Purpose: To assess whether tear hyperosmolarity, being diagnostic of dry eye disease (DED), is associated with specific alterations to the cytokine content of human tears that may provide a biomarker for DED.
Methods: In this prospective, cross-sectional, clinical study, participants (n = 77) were recruited from a single clinical site and categorized into groups based upon tear osmolarity status (n = 62 hyperosmolar, n = 15 normo-osmolar). Comprehensive anterior eye clinical assessments were undertaken. Concentrations of seven cytokines (IL-2, IL-4, IL-6, IL-10, IL-17A, IFN-γ, and TNF-α) in basal tears were assayed using multiplex cytometric bead array. The main outcome measure was difference in cytokine concentration between groups. Group comparisons were undertaken using 2-tailed t-tests. Cohen's effect size was calculated for each finding. Spearman correlations between cytokine concentrations, clinical symptoms, and clinical parameters of DED were calculated.

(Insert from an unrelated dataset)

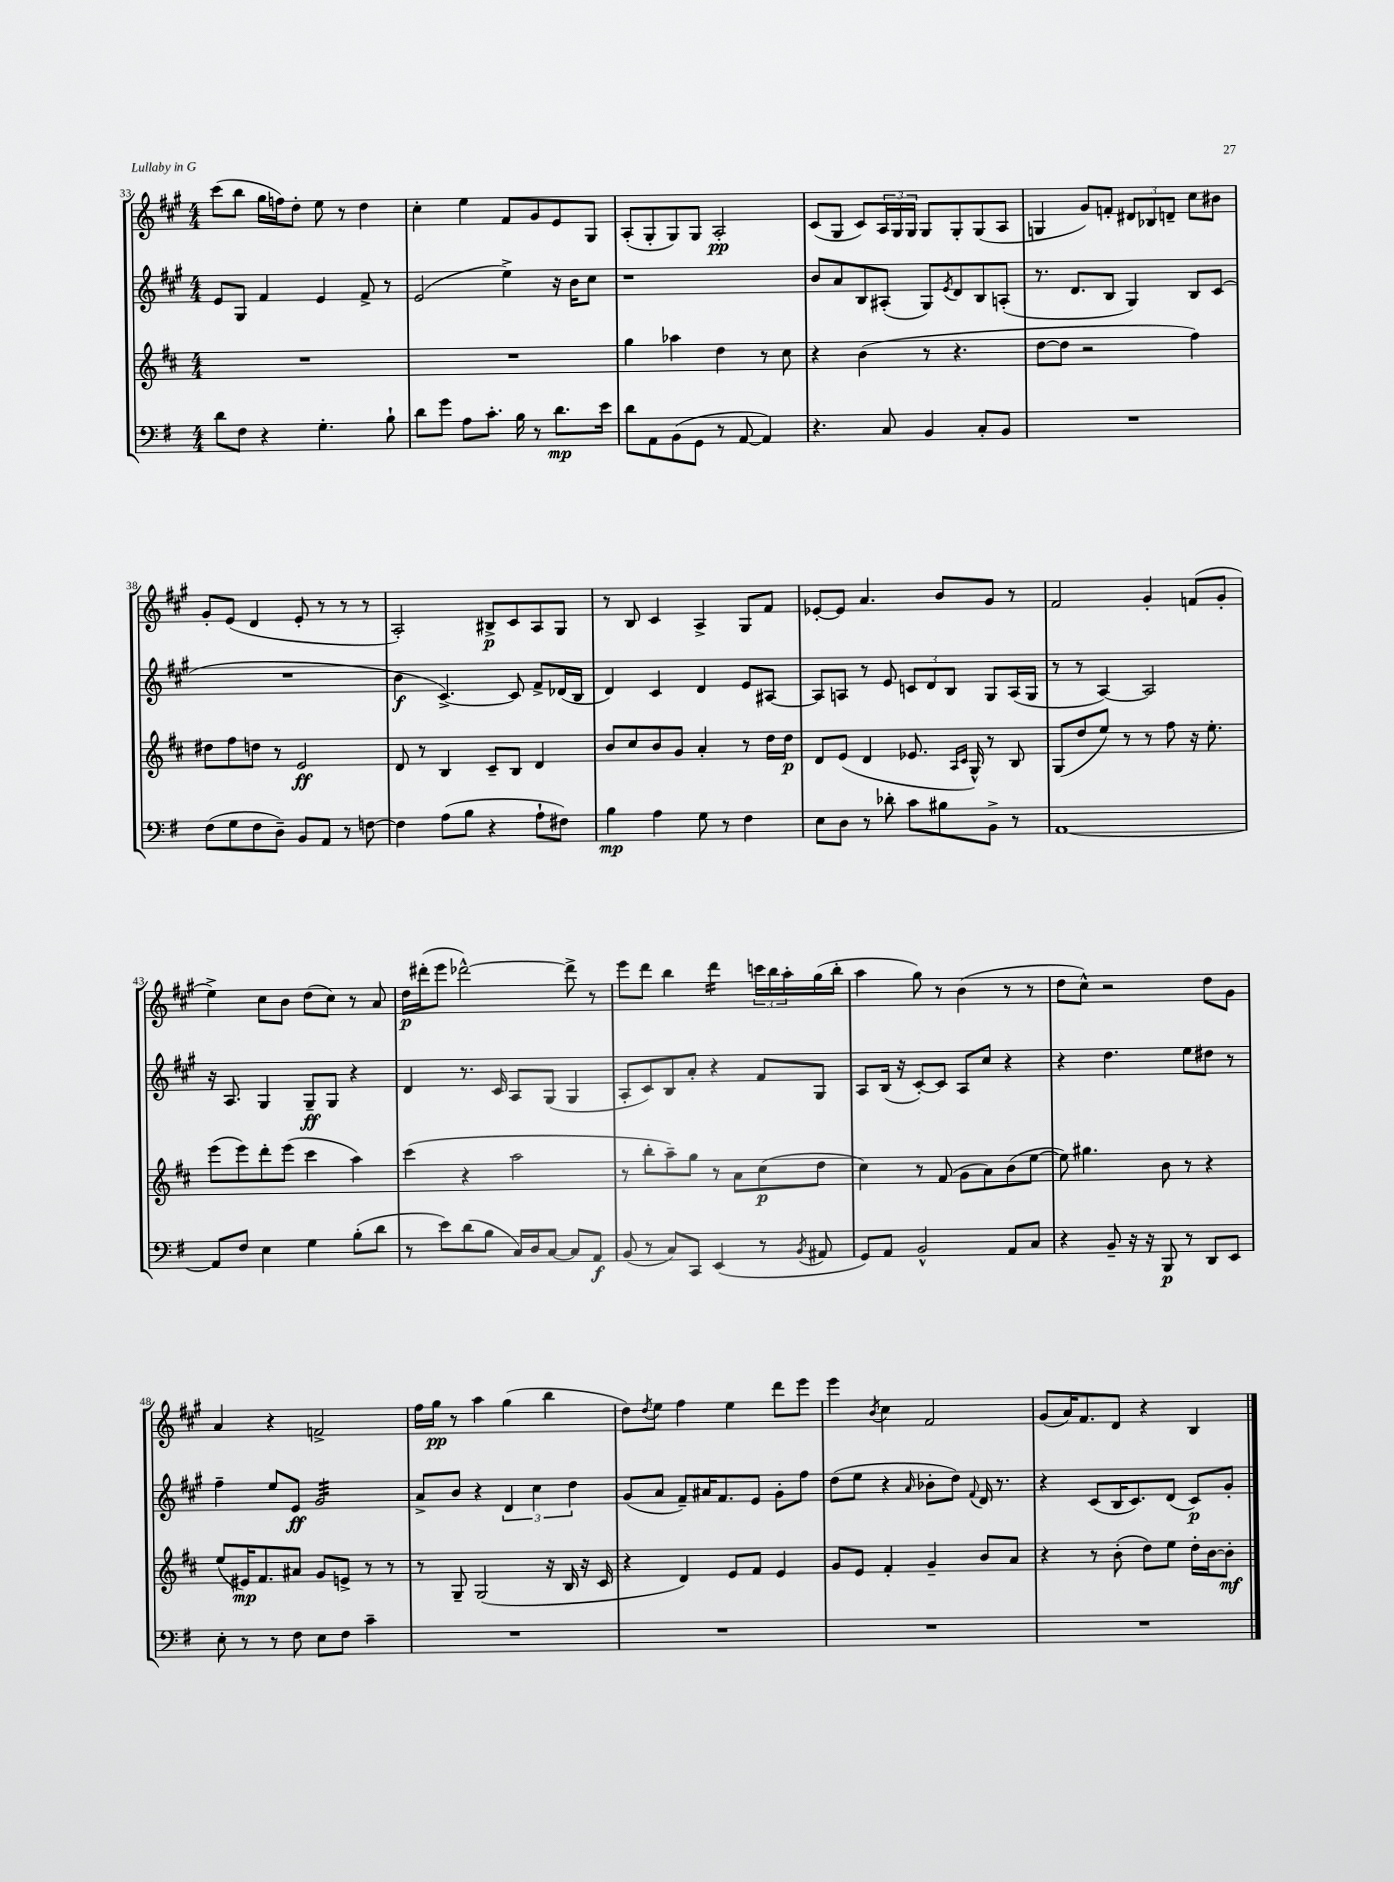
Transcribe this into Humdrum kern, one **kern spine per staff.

Results: Tear hyperosmolarity was specifically associated with increased tear IFN-γ levels (13.3 ± 2.0 vs. 4.4 ± 1.4 pg/mL, P = 0.03). Cohen's effect size was large (0.8) for changes to tear IFN-γ levels. Significant correlations were observed between IFN-γ concentration and each of: tear osmolarity (r = 0.34; P = 0.007), total ocular surface staining (r = 0.56, P < 0.0001), and Schirmer test score (r = -0.33, P = 0.003).
Conclusions: Tear hyperosmolarity is specifically associated with higher levels of the proinflammatory cytokine IFN-γ, which correlate with key clinical parameters of DED. The calculated effect size (0.8) suggests that this assay has diagnostic power as a biomarker for evaporative DED.